• Supplied material:
▼

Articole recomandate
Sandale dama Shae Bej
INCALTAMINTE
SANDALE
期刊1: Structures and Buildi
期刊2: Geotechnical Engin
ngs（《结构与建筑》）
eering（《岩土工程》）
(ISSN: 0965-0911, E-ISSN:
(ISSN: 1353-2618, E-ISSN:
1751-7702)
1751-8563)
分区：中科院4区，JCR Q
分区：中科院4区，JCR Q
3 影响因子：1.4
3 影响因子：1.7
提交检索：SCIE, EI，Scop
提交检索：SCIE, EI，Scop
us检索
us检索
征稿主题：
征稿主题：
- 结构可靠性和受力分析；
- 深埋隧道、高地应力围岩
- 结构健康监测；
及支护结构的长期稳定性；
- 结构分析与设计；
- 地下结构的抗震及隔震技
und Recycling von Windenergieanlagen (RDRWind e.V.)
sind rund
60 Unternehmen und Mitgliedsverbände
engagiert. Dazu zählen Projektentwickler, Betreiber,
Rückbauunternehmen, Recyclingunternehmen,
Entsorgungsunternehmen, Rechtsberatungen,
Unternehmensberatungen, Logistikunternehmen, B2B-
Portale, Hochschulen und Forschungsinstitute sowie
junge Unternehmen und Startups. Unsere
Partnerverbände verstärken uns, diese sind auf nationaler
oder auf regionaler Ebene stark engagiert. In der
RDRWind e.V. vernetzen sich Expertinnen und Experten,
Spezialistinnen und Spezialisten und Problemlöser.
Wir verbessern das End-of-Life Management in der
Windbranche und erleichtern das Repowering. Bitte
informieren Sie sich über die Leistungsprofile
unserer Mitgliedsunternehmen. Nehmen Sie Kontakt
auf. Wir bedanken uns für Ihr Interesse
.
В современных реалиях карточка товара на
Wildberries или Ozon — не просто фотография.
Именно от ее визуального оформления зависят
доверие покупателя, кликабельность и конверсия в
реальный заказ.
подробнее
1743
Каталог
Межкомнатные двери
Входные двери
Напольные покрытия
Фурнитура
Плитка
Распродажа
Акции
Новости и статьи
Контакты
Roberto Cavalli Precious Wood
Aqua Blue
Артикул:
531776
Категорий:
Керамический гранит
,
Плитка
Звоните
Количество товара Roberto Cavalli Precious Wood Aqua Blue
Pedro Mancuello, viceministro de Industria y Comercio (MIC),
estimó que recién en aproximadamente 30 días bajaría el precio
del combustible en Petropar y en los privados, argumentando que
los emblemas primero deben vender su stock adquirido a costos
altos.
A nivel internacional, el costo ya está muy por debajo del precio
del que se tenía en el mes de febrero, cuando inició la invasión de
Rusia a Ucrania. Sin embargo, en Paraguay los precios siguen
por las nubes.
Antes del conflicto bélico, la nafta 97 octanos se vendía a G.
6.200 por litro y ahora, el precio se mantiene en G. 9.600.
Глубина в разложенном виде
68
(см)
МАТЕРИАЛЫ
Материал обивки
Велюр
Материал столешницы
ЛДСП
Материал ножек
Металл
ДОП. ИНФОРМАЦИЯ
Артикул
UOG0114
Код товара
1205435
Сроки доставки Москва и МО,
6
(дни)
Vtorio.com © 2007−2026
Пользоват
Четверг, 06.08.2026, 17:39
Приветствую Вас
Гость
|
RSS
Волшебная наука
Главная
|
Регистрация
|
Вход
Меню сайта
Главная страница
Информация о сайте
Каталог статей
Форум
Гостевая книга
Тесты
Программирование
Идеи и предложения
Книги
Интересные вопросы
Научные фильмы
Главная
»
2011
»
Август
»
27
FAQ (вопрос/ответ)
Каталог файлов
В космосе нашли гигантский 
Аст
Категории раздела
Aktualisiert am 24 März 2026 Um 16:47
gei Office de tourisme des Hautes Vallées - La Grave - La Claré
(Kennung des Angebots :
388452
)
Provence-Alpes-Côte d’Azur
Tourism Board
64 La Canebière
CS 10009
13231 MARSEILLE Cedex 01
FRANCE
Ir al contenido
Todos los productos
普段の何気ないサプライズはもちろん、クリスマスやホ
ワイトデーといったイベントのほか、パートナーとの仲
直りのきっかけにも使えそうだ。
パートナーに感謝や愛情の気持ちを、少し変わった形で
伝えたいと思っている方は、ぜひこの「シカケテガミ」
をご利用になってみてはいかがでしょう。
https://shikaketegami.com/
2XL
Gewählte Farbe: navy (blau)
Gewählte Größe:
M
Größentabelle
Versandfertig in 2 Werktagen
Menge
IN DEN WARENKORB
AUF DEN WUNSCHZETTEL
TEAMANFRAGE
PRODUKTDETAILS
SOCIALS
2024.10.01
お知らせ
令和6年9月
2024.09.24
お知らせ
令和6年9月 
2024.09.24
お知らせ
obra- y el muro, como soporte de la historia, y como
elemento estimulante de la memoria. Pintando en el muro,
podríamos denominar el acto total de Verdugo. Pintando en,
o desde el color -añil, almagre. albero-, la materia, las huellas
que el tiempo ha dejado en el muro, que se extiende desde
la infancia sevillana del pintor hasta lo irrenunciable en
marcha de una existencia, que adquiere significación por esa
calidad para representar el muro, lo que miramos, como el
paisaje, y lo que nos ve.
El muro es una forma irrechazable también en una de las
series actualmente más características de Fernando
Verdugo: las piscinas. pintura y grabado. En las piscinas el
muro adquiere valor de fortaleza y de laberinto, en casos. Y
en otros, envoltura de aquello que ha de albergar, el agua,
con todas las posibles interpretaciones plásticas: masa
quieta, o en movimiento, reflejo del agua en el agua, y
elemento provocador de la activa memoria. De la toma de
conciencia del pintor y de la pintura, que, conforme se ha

▲

• Work instruction: Tally the lines in the rows above that contain the string "pintor", counting only case-sensitive matches, and reply with the number alone.

• The completed task: 2